PopGen for WindowsTM Ver. 1.0 (Beta)

Jouni Aspi & Jaakko Lumme (1995) University of Oulu Department of Genetics Contents:

Page Contents: 2 What is PopGen 3 General description of the model 3

How to run the program? 4 Using Simulation Models 5 1. Selection 6 2. Genetic Drift 7 F-statistics 8 3. Migration 10 Stepping stones model 10 4. Hardy & Weinberg equation 11 Subdivided populations 12 Hardy-Weinberg with selfing 13 Sex differences in allele frequencies 14 What is PopGen?

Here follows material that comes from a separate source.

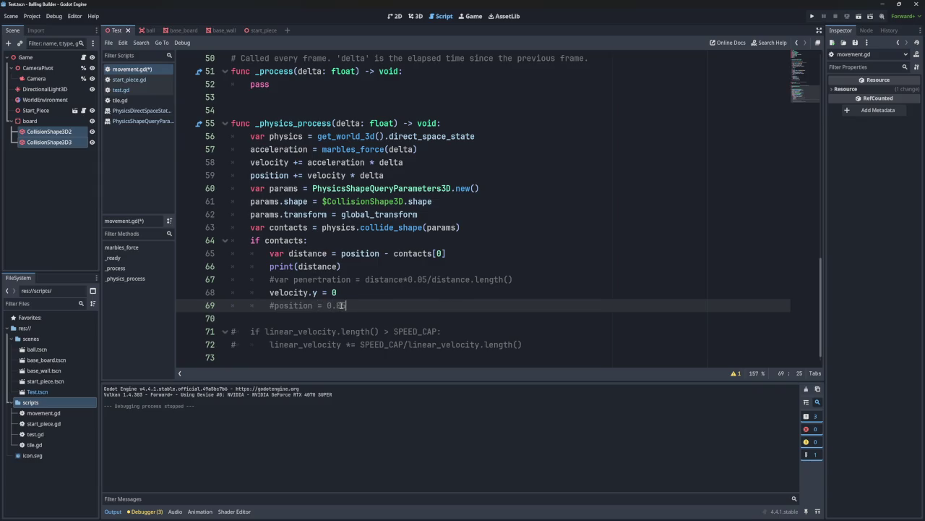
key("ctrl+k")
key("F5")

PopGen is a simulation program designed to clarify various population genetic events. It has been programmed by Jouni Aspi using Microsoft's Visual Basic (ver. 3.0). The code is based on previous GW-Basic and QuickBasic programs by Jaakko Lumme and Jouni Aspi.

General description of the model

With PopGen you can simulate some deterministic and stochastic population genetic processes in a simple one locus, two allele system. There are two alleles A1 and A2. Frequency of allele A1 is p and frequency of allele A2 is q. Genotypes of individuals and their frequencies are:

Genotype A1A1 A1A2 A2A2 Frequency p2 2pq q2

With the models of PopGen you can study how these allele frequencies are affected by:

1. Genetic drift 2. Selection 3. Migration (stepping stone)

You can also study sample sizes you need to detect significant deviations from Hardy Weinberg proportions, when:

1. The studied population is divided to two subpopulations 2. Allele frequencies are not similar in different sexes 3. The mating is not random, but there is some inbreeding in the population How to run the program?

From Windows Program Manager select File from the Menubar and then Run. Then write a:popgen to the command line and press Enter.

Figure 1. The opening window of the program

Just click the window and you should be in the main window Figure 2. The main window of the program

You choose your model from the main window. To select the model choose Model from the Menubar and the desired model. The selected model is written in to the heading of the window (in the beginning it is Drift).

Generally you can change the parameters of the model by writing them to the text boxes or by using horizontal scroll bar to change them. You can get Help anytime by pressing F1-key or choosing Help and PopGen Help from the menubar of the Main Window. Using of simulation models

1. Selection

Natural selection is the driving force of evolution. By this simple one locus model you can study how selection changes the allele frequencies. This model is deterministic, it doesn't take into account the effect of genetic drift. You can only vary the fitnesses of different genotypes. Normally to the best genotype are given fitness one and the other fitnesses are relative to that.

Write the fitness values in text boxes of the frame titled: Fitness values of the genotypes or use horizontal scrollbars to change them. Then press OK button and the mean relative fitness of the population with respect of the frequency of allele A1 (p) will be drawn in the Fitness function picture box. The magnitude of a change in p with respect to its frequency during one generation will also be drawn in the Delta p frame.

Figure 3. The main window while running the Selection model To change the initial allele frequency of A1 allele (p), change Initial p from the frame titled Population parameters. You can also change the number of generations, but you can not change the population. In the Selection model of PopGen the population size is indefinite.

To start simulation click Start simulation button.

The allele frequency of A1 allele will be drawn in the frame on the bottom of the screen. The final frequency of the latest simulation is also written to the frame.

You can clear the bottom frame by clicking the Clear button.

2. Genetic drift

This stochastic model demonstrates the chance fluctuations in allele frequencies. Such fluctuations occur particularly in small populations as a result of random sampling among gametes. Like in the Selection model you can change (1) Initial frequency of A (p) and (2) The number of generations, but you can also define (3) the number of individuals in the studied populations.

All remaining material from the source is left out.